You may never have experienced it fully, you may never have let it flow fully, you may have frustrated it all your life, you have hidden behind the feeling that you don’t have love because your parents didn’t love you, because you didn’t have enough love as a child. This is an escape. No matter what happened as a child, open your eyes, take a deep breath and give thanks that you live in love right now, all of the love there is. There’s no lack of love, only you’re lacking awareness of it. Once you become conscious of living in love, you see yourself now living in this great milieu of love.

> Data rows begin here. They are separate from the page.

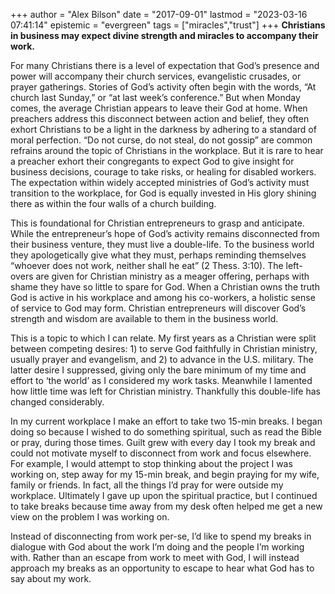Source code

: +++
author = "Alex Bilson"
date = "2017-09-01"
lastmod = "2023-03-16 07:41:14"
epistemic = "evergreen"
tags = ["miracles","trust"]
+++
**Christians in business may expect divine strength and miracles to accompany their work.**

For many Christians there is a level of expectation that God’s presence and power will accompany their church services, evangelistic crusades, or prayer gatherings.  Stories of God’s activity often begin with the words, “At church last Sunday,” or “at last week’s conference.”  But when Monday comes, the average Christian appears to leave their God at home.  When preachers address this disconnect between action and belief, they often exhort Christians to be a light in the darkness by adhering to a standard of moral perfection.  “Do not curse, do not steal, do not gossip” are common refrains around the topic of Christians in the workplace.  But it is rare to hear a preacher exhort their congregants to expect God to give insight for business decisions, courage to take risks, or healing for disabled workers.  The expectation within widely accepted ministries of God’s activity must transition to the workplace, for God is equally invested in His glory shining there as within the four walls of a church building.

This is foundational for Christian entrepreneurs to grasp and anticipate.  While the entrepreneur’s hope of God’s activity remains disconnected from their business venture, they must live a double-life.  To the business world they apologetically give what they must, perhaps reminding themselves “whoever does not work, neither shall he eat” (2 Thess. 3:10).  The left-overs are given for Christian ministry as a meager offering, perhaps with shame they have so little to spare for God.  When a Christian owns the truth God is active in his workplace and among his co-workers, a holistic sense of service to God may form.  Christian entrepreneurs will discover God’s strength and wisdom are available to them in the business world.

This is a topic to which I can relate.  My first years as a Christian were split between competing desires: 1) to serve God faithfully in Christian ministry, usually prayer and evangelism, and 2) to advance in the U.S. military.  The latter desire I suppressed, giving only the bare minimum of my time and effort to ‘the world’ as I considered my work tasks.  Meanwhile I lamented how little time was left for Christian ministry.  Thankfully this double-life has changed considerably.

In my current workplace I make an effort to take two 15-min breaks.  I began doing so because I wished to do something spiritual, such as read the Bible or pray, during those times.  Guilt grew with every day I took my break and could not motivate myself to disconnect from work and focus elsewhere.  For example, I would attempt to stop thinking about the project I was working on, step away for my 15-min break, and begin praying for my wife, family or friends.  In fact, all the things I’d pray for were outside my workplace.  Ultimately I gave up upon the spiritual practice, but I continued to take breaks because time away from my desk often helped me get a new view on the problem I was working on.

Instead of disconnecting from work per-se, I’d like to spend my breaks in dialogue with God about the work I’m doing and the people I’m working with.  Rather than an escape from work to meet with God, I will instead approach my breaks as an opportunity to escape to hear what God has to say about my work.

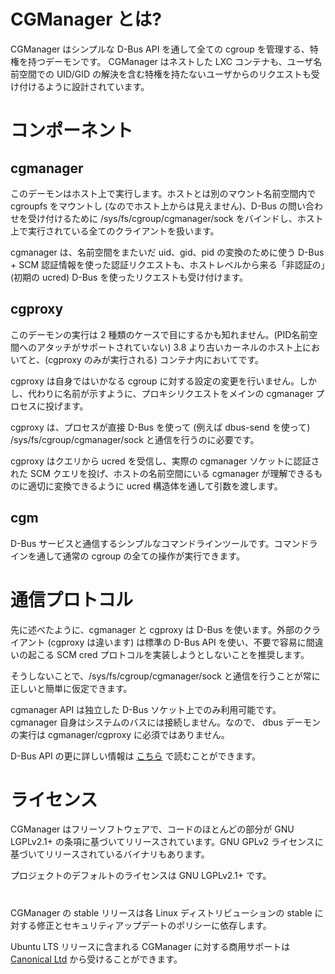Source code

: # CGManager とは? <!-- What's CGManager? -->

<!--
CGManager is a central privileged daemon that manages all your cgroups for you  
through a simple D-Bus API. It's designed to work with nested LXC containers  
as well as accepting unprivileged requests including resolving user namespaces UIDs/GIDs.
-->
CGManager はシンプルな D-Bus API を通して全ての cgroup を管理する、特権を持つデーモンです。
CGManager はネストした LXC コンテナも、ユーザ名前空間での UID/GID の解決を含む特権を持たないユーザからのリクエストも受け付けるように設計されています。

# コンポーネント <!-- Components -->
## cgmanager

<!--
This daemon runs on the host, mounts cgroupfs into a separate mount  
namespace (so it's invisible from the host), binds /sys/fs/cgroup/cgmanager/sock  
for incoming D-Bus queries and generally handles all clients running directly on the host.
-->
このデーモンはホスト上で実行します。ホストとは別のマウント名前空間内で cgroupfs をマウントし (なのでホスト上からは見えません)、D-Bus の問い合わせを受け付けるために /sys/fs/cgroup/cgmanager/sock をバインドし、ホスト上で実行されている全てのクライアントを扱います。

<!--
cgmanager accepts both authentication requests using D-Bus + SCM credentials  
used for translation of uid, gid and pid across namespaces or using simple  
"unauthenticated" (just the initial ucred) D-Bus for queries coming from the host level.
-->
cgmanager は、名前空間をまたいだ uid、gid、pid の変換のために使う D-Bus + SCM 認証情報を使った認証リクエストも、ホストレベルから来る「非認証の」(初期の ucred) D-Bus を使ったリクエストも受け付けます。

## cgproxy

<!--
You may see this daemon run in two cases. On the host if your kernel is older than 3.8  
(doesn't have pidns attach support) or in containers (where only cgproxy runs).
-->
このデーモンの実行は 2 種類のケースで目にするかも知れません。(PID名前空間へのアタッチがサポートされていない) 3.8 より古いカーネルのホスト上においてと、(cgproxy のみが実行される) コンテナ内においてです。

<!--
cgproxy doesn't itself do any cgroup configuration change but instead as its name indicates,  
proxies requests to the main cgmanager process.
-->
cgproxy は自身ではいかなる cgroup に対する設定の変更を行いません。しかし、代わりに名前が示すように、プロキシリクエストをメインの cgmanager プロセスに投げます。

<!--
This is necessary so a process may talk to /sys/fs/cgroup/cgmanager/sock  
using straight D-Bus (for example using dbus-send).
-->
cgproxy は、プロセスが直接 D-Bus を使って (例えば dbus-send を使って) /sys/fs/cgroup/cgmanager/sock と通信を行うのに必要です。

<!--
cgproxy will then catch the ucred from that query and do an authenticated SCM query to the  
real cgmanager socket, passing the arguments through ucred structs so that they get properly  
translated into something cgmanager in the host namespace can understand.
-->
cgproxy はクエリから ucred を受信し、実際の cgmanager ソケットに認証された SCM クエリを投げ、ホストの名前空間にいる cgmanager が理解できるものに適切に変換できるように ucred 構造体を通して引数を渡します。

## cgm
<!--
A simple command line tool which talks to the D-Bus service and lets you  
perform all the usual cgroup operations from the command line.
-->
D-Bus サービスと通信するシンプルなコマンドラインツールです。コマンドラインを通して通常の cgroup の全ての操作が実行できます。

# 通信プロトコル <!-- Communication protocol -->

<!--
As mentioned above, cgmanager and cgproxy use D-Bus. It's recommended that  
external clients (so not cgproxy itself) use the standard D-Bus API  
and do not attempt to implement the SCM creds protocol as it's unnecessary and easy to get wrong.
-->
先に述べたように、cgmanager と cgproxy は D-Bus を使います。外部のクライアント (cgproxy は違います) は標準の D-Bus API を使い、不要で容易に間違いの起こる SCM cred プロトコルを実装しようとしないことを推奨します。

<!--
Instead, simply assume that talking to /sys/fs/cgroup/cgmanager/sock will always do the right thing.
-->
そうしないことで、/sys/fs/cgroup/cgmanager/sock と通信を行うことが常に正しいと簡単に仮定できます。

<!--
The cgmanager API is only available on that separate D-Bus socket, cgmanager itself doesn't attach  
to the system bus and so a running dbus daemon isn't a requirement of cgmanager/cgproxy.
-->
cgmanager API は独立した D-Bus ソケット上でのみ利用可能です。cgmanager 自身はシステムのバスには接続しません。なので、 dbus デーモンの実行は cgmanager/cgproxy に必須ではありません。

<!--
You can read more about the D-Bus API [here](/cgmanager/dbus-api).
-->
D-Bus API の更に詳しい情報は [こちら](/cgmanager/dbus-api) で読むことができます。

# ライセンス <!-- Licensing -->
<!--
CGManager is free software, most of the code is released under the terms of the GNU LGPLv2.1+ license,  
some binaries are released under the GNU GPLv2 license.
-->
CGManager はフリーソフトウェアで、コードのほとんどの部分が GNU LGPLv2.1+ の条項に基づいてリリースされています。GNU GPLv2 ライセンスに基づいてリリースされているバイナリもあります。

<!--
The default license for the project is the GNU LGPLv2.1+.
-->
プロジェクトのデフォルトのライセンスは GNU LGPLv2.1+ です。

# <!-- Support -->
<!--
CGManager's stable release support relies on the Linux distributions  
and their own commitment to pushing stable fixes and security updates.
-->
CGManager の stable リリースは各 Linux ディストリビューションの stable に対する修正とセキュリティアップデートのポリシーに依存します。

<!--
Commercial support for CGManager on Ubuntu LTS releaess can be obtained from [Canonical Ltd](http://www.canonical.com).
-->
Ubuntu LTS リリースに含まれる CGManager に対する商用サポートは [Canonical Ltd](http://www.canonical.com) から受けることができます。
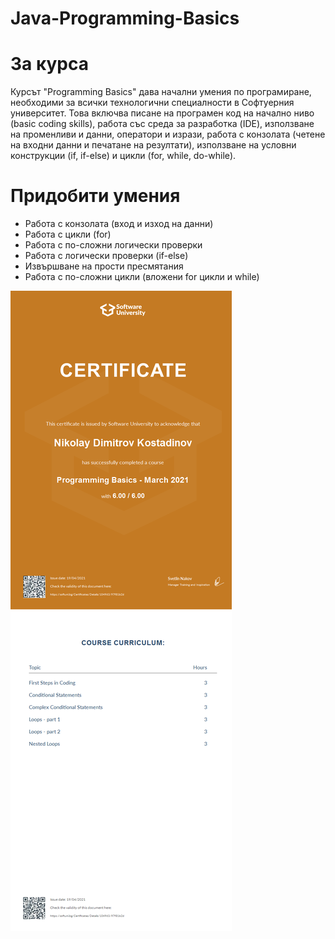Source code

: # Java-Programming-Basics
# За курса
Курсът "Programming Basics" дава начални умения по програмиране, необходими за всички технологични специалности в Софтуерния университет. Това включва писане на програмен код на начално ниво (basic coding skills), работа със среда за разработка (IDE), използване на променливи и данни, оператори и изрази, работа с конзолата (четене на входни данни и печатане на резултати), използване на условни конструкции (if, if-else) и цикли (for, while, do-while).

# Придобити умения
* Работа с конзолата (вход и изход на данни)
* Работа с цикли (for)
* Работа с по-сложни логически проверки
* Работа с логически проверки (if-else)
* Извършване на прости пресмятания
* Работа с по-сложни цикли (вложени for цикли и while)

![Certificate](https://github.com/NikolayKostadinov/Java-Programming-Basics/blob/main/Certificate/Programming%20Basics%20-%20March%202021%20-%20Certificate.jpeg)
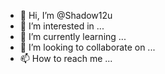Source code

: - 👋 Hi, I’m @Shadow12u
- 👀 I’m interested in ...
- 🌱 I’m currently learning ...
- 💞️ I’m looking to collaborate on ...
- 📫 How to reach me ...

<!---
Shadow12u/Shadow12u is a ✨ special ✨ repository because its `README.md` (this file) appears on your GitHub profile.
You can click the Preview link to take a look at your changes.
--->
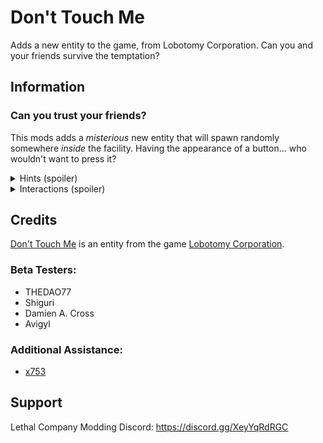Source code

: # Don't Touch Me
Adds a new entity to the game, from Lobotomy Corporation. Can you and your friends survive the temptation?

## Information
### Can you trust your friends?

This mods adds a _misterious_ new entity that will spawn randomly somewhere _inside_ the facility. Having the appearance of a button... who wouldn't want to press it?

<details>
  <summary>Hints (spoiler)</summary>
You can abuse this entity and clear the whole facility from monsters. You have more than enough time to survive, if you coordinate with your friends.
</details>

<details>
  <summary>Interactions (spoiler)</summary>
Trying to read the bestiary entry have random chances of doing different things.

Masked enemies (Mimics) will try to push the button when chasing a player, so don't go near them.

The entity has a 50% chance to disguise itself as scrap to fool you into pressing it.
</details>

## Credits
[Don't Touch Me](https://lobotomycorp.fandom.com/wiki/Don%27t_Touch_Me) is an entity from the game [Lobotomy Corporation](https://store.steampowered.com/app/568220/Lobotomy_Corporation__Monster_Management_Simulation).

### Beta Testers:
- THEDAO77
- Shiguri
- Damien A. Cross
- Avigyl

### Additional Assistance:
- [x753](https://thunderstore.io/c/lethal-company/p/x753)

## Support
Lethal Company Modding Discord: https://discord.gg/XeyYqRdRGC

Get the realization that you’re a whole person. There’s no lack in your consciousness, no dark spots in your head, it’s about yourself. You’re whole, you’re complete and you have all the love there is as your potential. You get the thought of this love flowing forth through you, through your commitment to be loving, all the way from being friendly, being courteous, being supportive, to being intimately loving. See this as flowing through you, giving your life a sense of fulfillment. In other words, the great need is to have a good relationship with yourself, with your own inner source.

You get the feeling that as you feel good about yourself, and give way to this love potential within yourself, something flows forth from you, your projection of spiritual power, because there’s a lovingness that reaches out and touches all persons that come into your personal life. And you attract to yourself friends, good friends, intimate friends, perhaps an intimate relationship, perhaps marriage. The fulfilling process flows through you and from you and comes back to you. And your whole life is full and whole and complete.

Just for a moment, let yourself breathe in and exhale the consciousness of love, love in it’s universal sense, love in its totality, wholeness. Love. Love. Love. As you feel this awareness of love, feel it flowing forth from you, going out to touch the lives of everyone who touches your life. Just give thanks as this consciousness of universal love flows into you and through you and meet your every need to overcome your loneliness, to attract to you good friends and have faith.

And into this flow of relationships, become one special person with whom you can enjoy a special awareness and experience of love. And then know that at this point, this is not the end of your search, but the beginning. In whatever your relationship, give thanks that it is a good opportunity, a wonderful opportunity to grow as a person to become more mature. So together, with a feeling of gratitude, just give thanks for the truth, that makes us free. So be it.